A mother barks: “Be nice to your sister!”
I meet an old woman who has been the church organist since Davy Crockett sailed the ocean blue.
A black-and-white image of her hangs in the fellowship hall. Think: big hair, petite frame, and one metric ton of eye makeup.
“Wasn’t I pretty?” she asks.
She still is.
Anyway, I have never seen a covered-dish party this size for a church so small. There are more casseroles than there are forks.
One old woman says, “Some of our ladies usually bring two, maybe three dishes. Willie Sue brought the tea.”
Willie Sue.
There are plenty of elderly people here. Several younger ones in their late forties and fifties, too.

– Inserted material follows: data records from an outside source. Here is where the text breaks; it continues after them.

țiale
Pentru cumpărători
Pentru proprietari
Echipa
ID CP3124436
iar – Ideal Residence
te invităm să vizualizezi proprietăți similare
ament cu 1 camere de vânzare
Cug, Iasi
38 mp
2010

One man says, “I came back last year. Used to
work in the big city, for a company that built smartphones. I was miserable. Doctor said my blood pressure was through the roof.”
He quit his job, and he left the tech field. He moved home and started attending potlucks again. They elected him janitor.
Today, he carries the church key ring and takes out the trash.
I meet another man who is missing his right arm below the elbow—a hunting accident. He cooks hamburgers on the grill, using a prosthetic hook.
“When I lost my arm,” he says. “The whole church chipped in and delivered suppers for a year, they never skipped.”
Three hundred and sixty-five foil-covered plates.